Thursday, August 1, 2013

SEC 1, Tourre 0, Goldman 0, Financial Press -1

Today's jury verdict finding Fabrice (the "Fabulous Fab") Tourre liable on six of the seven civil counts against him represents a major victory for the SEC.  That's not simply because of the prominence of the case, which involved the sale of a controversial motgage-backed derivatives investment and is the highest profile SEC enforcement action to come out of the 2008 financial crisis.  It's because the agency's very efficacy has been under attack for the better part of a decade.  Widely viewed as ineffectual, the SEC has re-established its presence as a cop on the beat.  While one victory doesn't win the war, a victory this big will make a lot of corporate and white collar defendants think harder about settling, even if the price involves admitting to making bad choices.

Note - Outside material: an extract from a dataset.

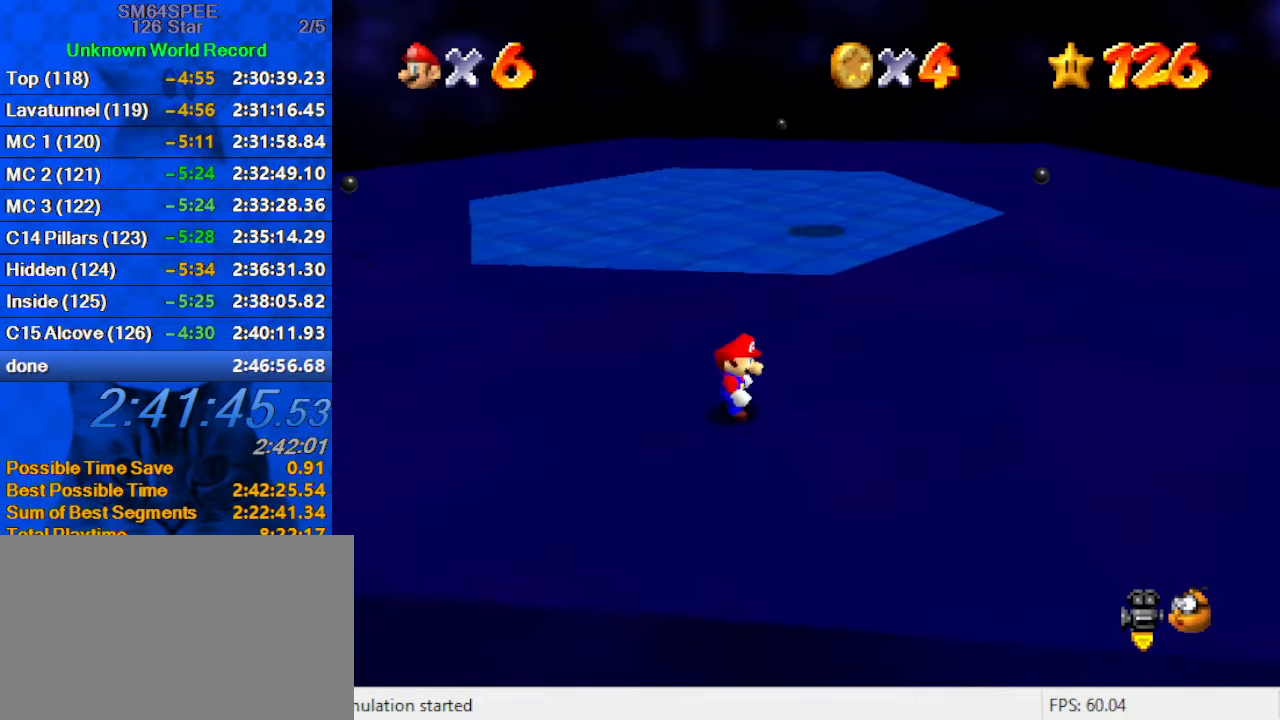
{"keys": ["shift", "up", "y"], "events": [[333, "left", "down"], [333, "y", "down"], [433, "left", "up"], [433, "shift", "down"]]}
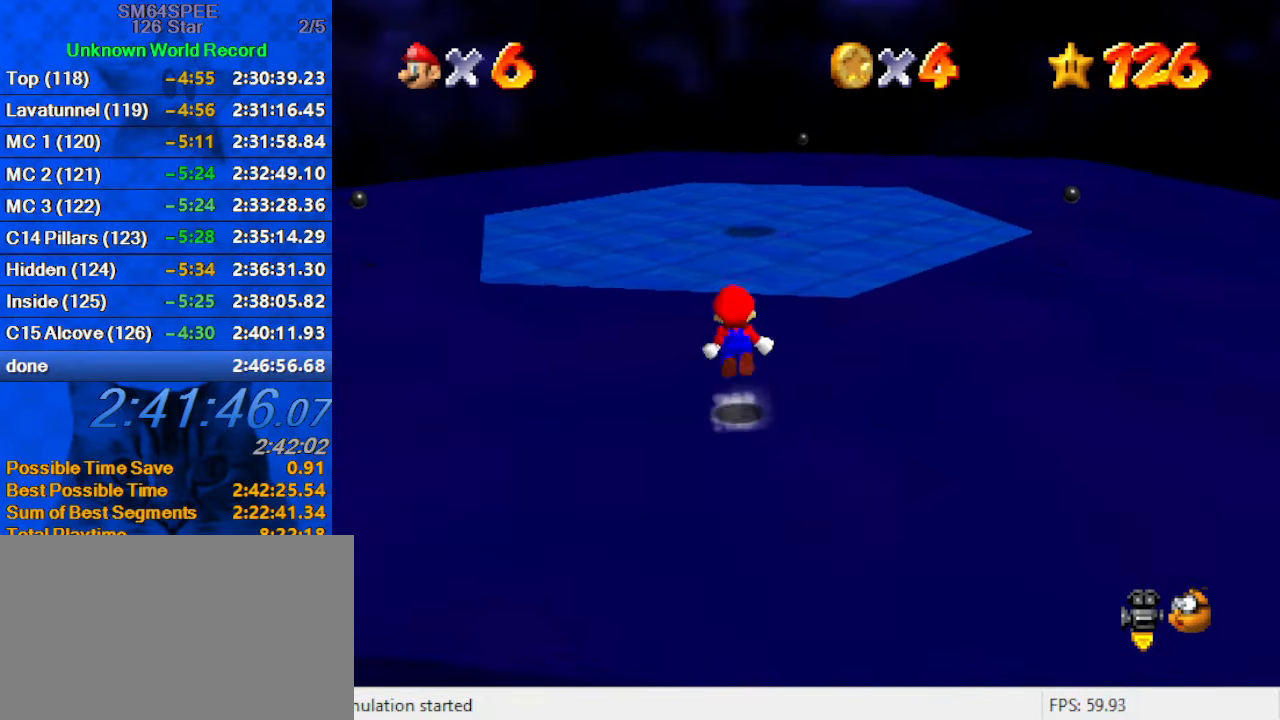
{"keys": ["shift", "up", "y"], "events": []}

Fabrice Tourre rolled the dice and lost.  Litigation is a gamble, and some bets turn out to be losers.  Perhaps he chose to fight instead of settling up front because he was angry about being a lower level guy who was singled out as a named defendant.  But anger doesn't equate to victory in court.  Above all, what matters is the evidence.  Tourre may have been his own worst enemy, seemingly adding insouciance as too much of a fillip to his e-mails.  Most likely, his attorneys will soon make motions for this and that, and perhaps later file appeals.  But now that the jury has spoken, Tourre faces an uphill battle.

Goldman Sachs wasn't a party to the case.  But it reportedly financed Tourre's defense.  And perhaps it has reasons beyond loyalty to a former employee.  Goldman faces potential liability in private civil lawsuits involving charges similar to those in the SEC case.  If Tourre had won, Goldman might have negotiated more favorable settlements in those cases.  Now that he's lost, GS has shifted closer to the 8-ball.  But that's all just a matter of money, of which GS has a fair pile.  GS isn't going to be kicked out of the securities business, as Tourre might be, because GS already settled with the SEC, thereby capping its regulatory liability.   Now that he's been held liable by a jury, Tourre not only faces SEC sanctions, but perhaps demands for payment from the plaintiffs' attorneys in those private civil lawsuits as well.  Poor Fab.  Not so fabulous any more.

The financial press ends up looking silly.  Not one publication of any prominence, to this writer's knowledge, predicted the SEC's victory.  Many expressed serious doubt about the SEC's case.  The coverage during the trial was frequently skeptical of the SEC's evidence and efforts.  It might be interesting to know why the press coverage was so imbalanced.  Whatever the reason, the press was scooped by the SEC staff, which convinced the jury to announce the real story.